WHAT IS REQUIRED => Go to the line containing "G04 #@! TF.GenerationSoftware,Altium" in the records below. Repeat it and the lines after it exactly, all the way to the end.

___

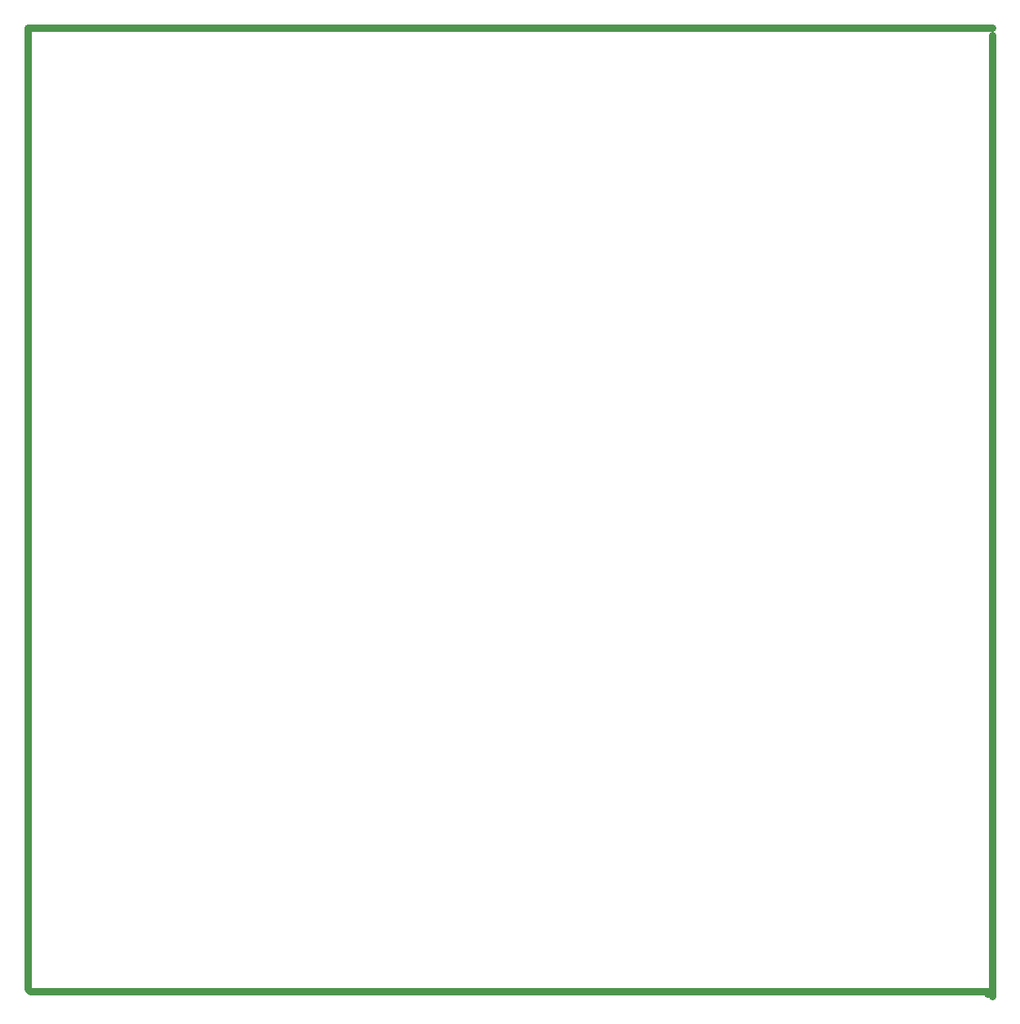
<source format=gko>
G04*
G04 #@! TF.GenerationSoftware,Altium Limited,Altium Designer,19.1.9 (167)*
G04*
G04 Layer_Color=16711935*
%FSLAX25Y25*%
%MOIN*%
G70*
G01*
G75*
%ADD35C,0.03000*%
D35*
X391732Y0D02*
X392717Y984D01*
X0Y393701D02*
X393701D01*
X-0D02*
X0Y1969D01*
X984Y984D01*
X392717D01*
X391732Y0D02*
X393701Y1969D01*
X393701Y390701D02*
X393701Y-1032D01*
M02*

</source>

___

REPLY TO THE EXERCISE =>
G04 #@! TF.GenerationSoftware,Altium Limited,Altium Designer,19.1.9 (167)*
G04*
G04 Layer_Color=16711935*
%FSLAX25Y25*%
%MOIN*%
G70*
G01*
G75*
%ADD35C,0.03000*%
D35*
X391732Y0D02*
X392717Y984D01*
X0Y393701D02*
X393701D01*
X-0D02*
X0Y1969D01*
X984Y984D01*
X392717D01*
X391732Y0D02*
X393701Y1969D01*
X393701Y390701D02*
X393701Y-1032D01*
M02*

</source>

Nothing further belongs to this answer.